People have been carving these in celebration of Halloween for centuries. The jack-o’-lantern finds its origins in the tale of Stingy Jack, who, according to Irish myth, invited the Devil to have a drink. Stingy Jack, of course, didn’t care to pay for his own drink, and so tricked the Devil into transforming into a coin that would be used to pay.

Once the Devil did this, however, Jack kept the coin, placing it into his pocket next to a silver cross, which prevented the Devil from changing back. Eventually, Jack made a deal with the Devil, demanding that the fallen angel not bother him for a year, and his soul could not be claimed by hell.

The Devil agreed. When he returned to Jack a year later, Jack once again tricked him, having him climb a tree to fetch a piece of fruit while Jack carved a cross into the tree’s bark so that the Devil could not come down. In exchange for his freedom, the Devil agreed not to bother Jack for another decade.

When Jack finally died, God would not allow him into heaven. The Devil, because of the agreement, would not allow Jack into hell, and so he sent Jack off into the twilight with only a burning coal to light the way—a coal which Jack placed into a carved-out turnip, and has been roaming the Earth with ever since.

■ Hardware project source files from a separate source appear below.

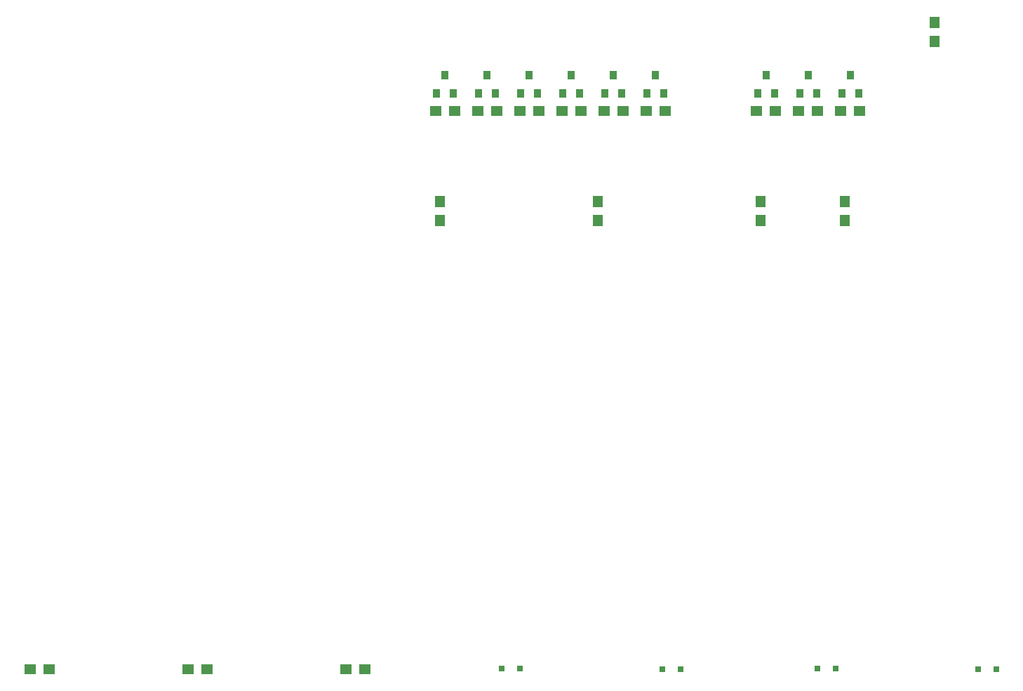
<source format=gbr>
G04 EasyPC Gerber Version 20.0.2 Build 4112 *
G04 #@! TF.Part,Single*
G04 #@! TF.FileFunction,Paste,Bot *
%FSLAX35Y35*%
%MOIN*%
G04 #@! TA.AperFunction,SMDPad*
%ADD89R,0.03600X0.04400*%
%ADD88R,0.05100X0.05600*%
%ADD87R,0.02750X0.02750*%
%ADD86R,0.05600X0.05100*%
X0Y0D02*
D02*
D86*
X755750Y374250D03*
X764750D03*
X830750D03*
X839750D03*
X905750D03*
X914750D03*
X948250Y639250D03*
X957250D03*
X968250D03*
X977250D03*
X988250D03*
X997250D03*
X1008250D03*
X1017250D03*
X1028250D03*
X1037250D03*
X1048250D03*
X1057250D03*
X1100750D03*
X1109750D03*
X1120750D03*
X1129750D03*
X1140750D03*
X1149750D03*
D02*
D87*
X979691Y374667D03*
X988352D03*
X1055919Y374250D03*
X1064581D03*
X1129691Y374667D03*
X1138352D03*
X1205919Y374250D03*
X1214581D03*
D02*
D88*
X950250Y587250D03*
Y596250D03*
X1025250Y587250D03*
Y596250D03*
X1102750Y587250D03*
Y596250D03*
X1142750Y587250D03*
Y596250D03*
X1185250Y672250D03*
Y681250D03*
D02*
D89*
X948750Y647450D03*
X952750Y656150D03*
X956750Y647450D03*
X968750D03*
X972750Y656150D03*
X976750Y647450D03*
X988750D03*
X992750Y656150D03*
X996750Y647450D03*
X1008750D03*
X1012750Y656150D03*
X1016750Y647450D03*
X1028750D03*
X1032750Y656150D03*
X1036750Y647450D03*
X1048750D03*
X1052750Y656150D03*
X1056750Y647450D03*
X1101250D03*
X1105250Y656150D03*
X1109250Y647450D03*
X1121250D03*
X1125250Y656150D03*
X1129250Y647450D03*
X1141250D03*
X1145250Y656150D03*
X1149250Y647450D03*
X0Y0D02*
M02*

</source>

His ghostly figure became known as “Jack of the lantern,” and, later, “Jack O’ Lantern”.

Eventually, people in Ireland and Scotland began to make their own lanterns in the tradition of Jack’s, carving grotesque faces into turnips and potatoes and placing them in windows to frighten Stingy Jack and other entities away. When the Irish immigrants flooded into America, they brought this tradition with them, eventually finding that pumpkins, an American fruit, made the very best jack-o’-lanterns.

The Lingering Feel of Mystery

Even with the knowledge of its origins, Halloween loses none of its mystery and strangeness. It is a time of transition, a liminal time when nature, itself seems to be dying away, making room for new seasons. Although we may no longer focus on the supernatural aspects of the holiday, the draw of the unknown, the promise of adventure, and the mystery of that which moves just beyond our perceptions of reality, will always linger.